Much of the confusion arises because a single pool of data can serve as both a cache and a replica. In fact, if multiple replicas are simultaneously accessible at all (i.e. “live” or “dual active” replication vs. “standby” or “active/passive” replication) then it’s often easy to use the nearest replica as a cache. Enabling this can often yield big advantages for little work, but it can also be disastrous if such simultaneous access leads to thrashing. I’m sure some of my readers will recognize this phenomenon as it applies to simultaneous access using two disk controllers with “auto-trespass” enabled, leading to 100x performance degradation. It’s still safe to use a replica as a cache, though, even if it’s terribly inefficient.

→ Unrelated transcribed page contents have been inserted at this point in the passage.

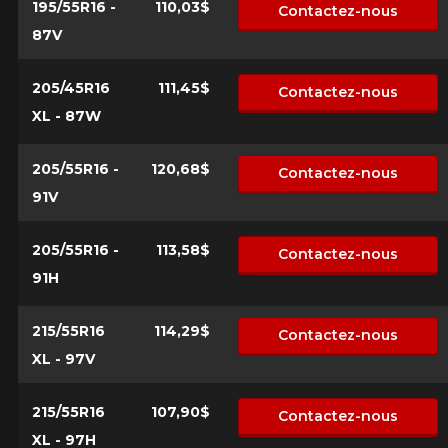
195/55R16 -
110,03$
Contactez-nous
87V
205/45R16
111,45$
Contactez-nous
XL - 87W
205/55R16 -
120,68$
Contactez-nous
91V
205/55R16 -
113,58$
Contactez-nous
91H
215/55R16
114,29$
Contactez-nous
XL - 97V
215/55R16
107,90$
Contactez-nous
XL - 97H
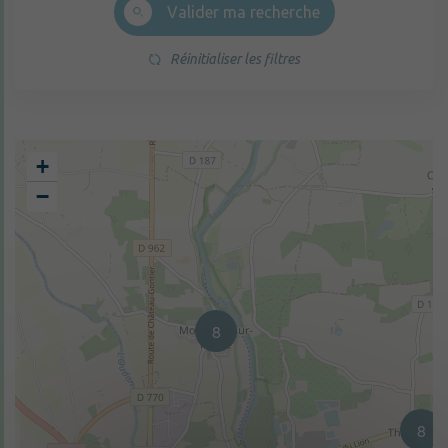
Valider ma recherche
Réinitialiser les filtres
+
−
8
8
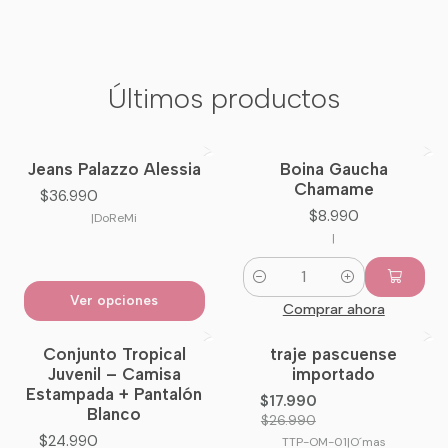
Últimos productos
Jeans Palazzo Alessia
Boina Gaucha
Nuevo
Nuevo
Chamame
$36.990
$8.990
|
DoReMi
|
Cantidad
Ver opciones
Comprar ahora
Conjunto Tropical
traje pascuense
-33%
OFF
Juvenil – Camisa
importado
Estampada + Pantalón
$17.990
Blanco
$26.990
$24.990
TTP-OM-01
|
O´mas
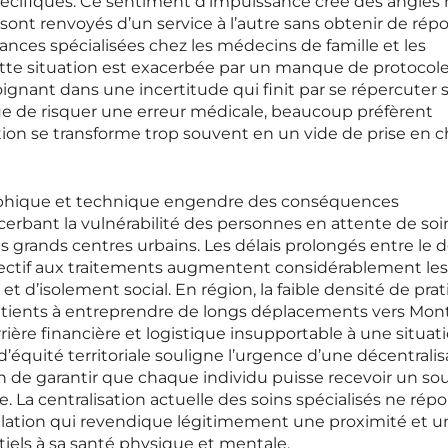
spécifiques. Ce sentiment d’impuissance crée des angles
sont renvoyés d’un service à l’autre sans obtenir de rép
ances spécialisées chez les médecins de famille et les
ette situation est exacerbée par un manque de protocol
soignant dans une incertitude qui finit par se répercuter s
 que de risquer une erreur médicale, beaucoup préfèrent
tion se transforme trop souvent en un vide de prise en 
raphique et technique engendre des conséquences
erbant la vulnérabilité des personnes en attente de soi
 grands centres urbains. Les délais prolongés entre le 
fectif aux traitements augmentent considérablement les
t d’isolement social. En région, la faible densité de prat
atients à entreprendre de longs déplacements vers Mont
ière financière et logistique insupportable à une situat
d’équité territoriale souligne l’urgence d’une décentralis
n de garantir que chaque individu puisse recevoir un so
. La centralisation actuelle des soins spécialisés ne rép
lation qui revendique légitimement une proximité et u
tiels à sa santé physique et mentale.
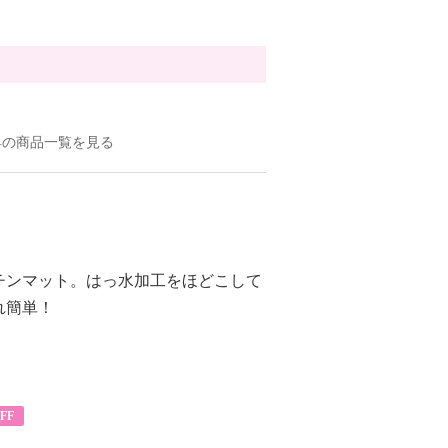
具の商品一覧を見る
チンマット。はっ水加工をほどこして
れ簡単！
FF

By contrast, using a cache as though it were a replica might qualify as one of the classic mistakes in computing. Often, you can get away with doing that 99% of the time, until that one time when the cache does what a cache does and returns stale data. Then you can have very hard-to-debug data corruption or misbehavior on your hands. This is but one example of a lesson I often have to pound into people, regardless of whether caching or replication is involved. In fact, it’s so important that I’ll put it in a quote box.

Never make copies of data without a strategy for dealing with currency/consistency issues.

As I said in Ned’s thread, “don’t sweat it and live with the consequences” is a valid strategy so long as it’s a conscious choice; simply ignoring or forgetting the issue is not.

…but I digress. Getting back to the topic at hand, another source of confusion seems to revolve around performance. In Ned’s thread, the claim was made that replication can improve performance more than caching. I consider that untrue; what I would say instead is that a hybrid can outperform a “pure cache” (i.e. one which is not also a replica). This can happen for two reasons. The simpler reason is that since a replica must be complete it’s also likely to be larger than a cache, so any comparisons are really apples to oranges. The more complicated reason is that replicas need to “push” data between replicas before a need for it is recognized, whereas caches usually “pull” data in response to a user request. Thus, at the time the user requests data, the hybrid replica/cache will already have it locally while the pure cache might have to request it from the (remote) authoritative store. This is not really a performance benefit of replication itself, though, which becomes apparent when one considers that push-based caches are also possible – and do exist in the form of web Content Distribution Networks. (CPU and disk caches also tend to have prefetch features which are essentially similar.) Such a cache would, for equal resource levels, outperform a cache/replica hybrid. The supposed performance benefit for replication is really a performance cost associated with how caches are usually implemented. They are implemented that way because it usually involves less complexity, and because there are also cases – involving read vs. write ratios and other things I won’t get into – where “push” would be a disaster and “pull” is the correct model, so it’s not a mistake, but it does sometimes make it appear that replication is faster than caching when it’s not. A pure replica will always degrade performance at least somewhat, while a pure cache is supposed to improve it. The advantage accrues not to the function but to devices that happen to implement multiple functions and exploit synergy between them.